Sühnekirche Sagrada Família in Barcelona

Zum 100. Todestag des Architekten Antoni Gaudí soll die Kirche „La Sagrada Família“ in Barcelona vollendet werden. Dieses Ziel haben sich die Beteiligten nun gesetzt. Zu seinen Lebzeiten wussten die Fachleute nicht, ob sie Gaudí für einen Verrückten oder für ein Genie halten sollten. Im Jahr 2000 leitete die Kirche unter Papst Johannes Paul II. jedenfalls das Seligsprechungsverfahren ein und Benedikt XVI. verlieh dem Gotteshaus anlässlich der Einweihung am 7. November 2010 den Titel einer päpstlichen Basilika. Seit 2005 zählt die Kirche auch zum UNESCO-Weltkulturerbe. 1882 hatte Gaudi ohne jede Bewilligung mit dem Bau begonnen und auf einen entsprechenden Antrag drei Jahre später keine Antwort erhalten. Dennoch setzte er seine Arbeit fort, bis er am 10. Juni 1926 starb, nachdem er wenige Tage zuvor von einer Straßenbahn erfasst worden war. Am 7. Juni 2019, also 137 Jahre nach Baubeginn, erteilte nun Barcelonas Stadtverwaltung eine offizielle Baugenehmigung.

Von Dorothea und Wolfgang Koch

Zu den Schätzen der Kirche, die wir zum Heil unserer Familien und der Gesellschaft wiedergewinnen müssen, gehört das Ehesakrament. Ist es heute deshalb verdunkelt, weil wir diesen vergessenen Edelstein unter den Sakramenten nicht mehr strahlen lassen? Hoffnung weckt das wohl unwahrscheinlichste Phänomen unserer Zeit, die Sagrada Família, die Sühnekirche der Heiligen Familie in Barcelona, die vor allem Eheleuten und Familien Mut macht.

* **Arbeitsauftrag A**: Schreiben Sie aus den Datenzeilen alles ab, beginnend mit der Zeile, die „Physiotherapist“ enthält, und endend mit der Zeile, die „The G213 Prodigy“ enthält. Lassen Sie die Bilder dabei weg.
Die Datenzeilen haben mit dem Lesetext nichts zu tun.

* **Übungsdaten**:

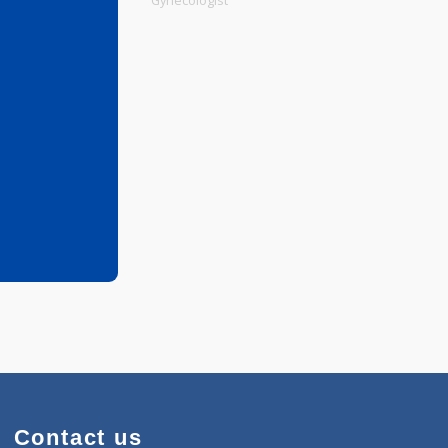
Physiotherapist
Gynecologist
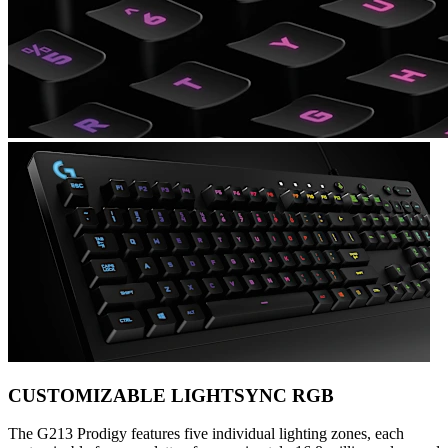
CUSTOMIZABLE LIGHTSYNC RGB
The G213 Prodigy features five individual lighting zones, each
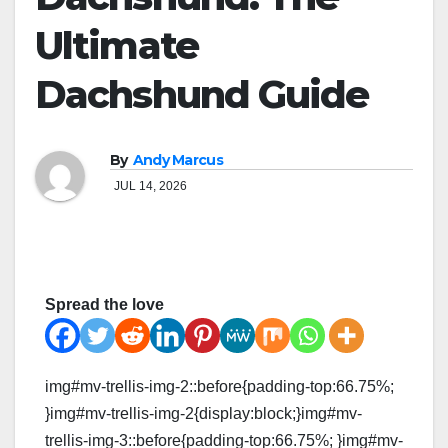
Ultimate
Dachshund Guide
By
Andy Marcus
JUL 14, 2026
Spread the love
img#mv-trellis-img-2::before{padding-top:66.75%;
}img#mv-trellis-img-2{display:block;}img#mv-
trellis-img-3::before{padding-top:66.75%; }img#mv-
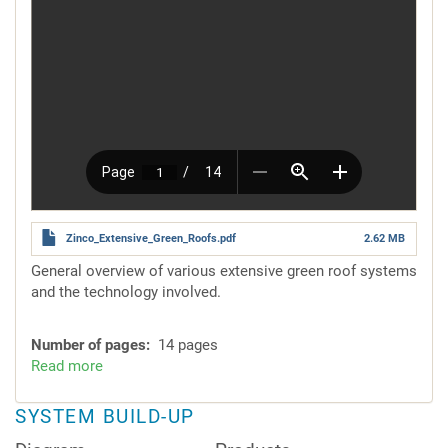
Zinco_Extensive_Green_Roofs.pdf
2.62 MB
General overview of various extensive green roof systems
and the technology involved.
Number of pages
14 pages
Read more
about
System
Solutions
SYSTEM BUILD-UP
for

==

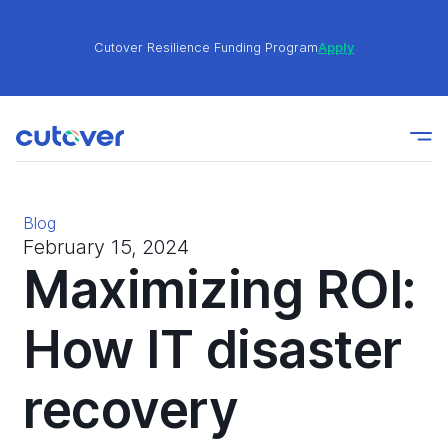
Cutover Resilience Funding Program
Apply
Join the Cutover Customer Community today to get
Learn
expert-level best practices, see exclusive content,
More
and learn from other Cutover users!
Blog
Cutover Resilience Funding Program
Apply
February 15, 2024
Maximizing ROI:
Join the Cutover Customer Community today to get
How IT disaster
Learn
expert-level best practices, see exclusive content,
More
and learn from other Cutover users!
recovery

* **Arbeitsauftrag B**:
Beantworten Sie zum Lesetext über die Sagrada Família folgende Fragen:
(i) In welchem Jahr begann Gaudí mit dem Bau der Kirche?
(ii) An welchem Tag erteilte Barcelonas Stadtverwaltung die offizielle Baugenehmigung?
(iii) Wem macht die Sühnekirche der Heiligen Familie vor allem Mut?

* **Schriftliche Antwort A**:
Physiotherapist
Gynecologist
CUSTOMIZABLE LIGHTSYNC RGB
The G213 Prodigy features five individual lighting zones, each

* **Schriftliche Antwort B**:
(i) 1882
(ii) Am 7. Juni 2019
(iii) Vor allem Eheleuten und Familien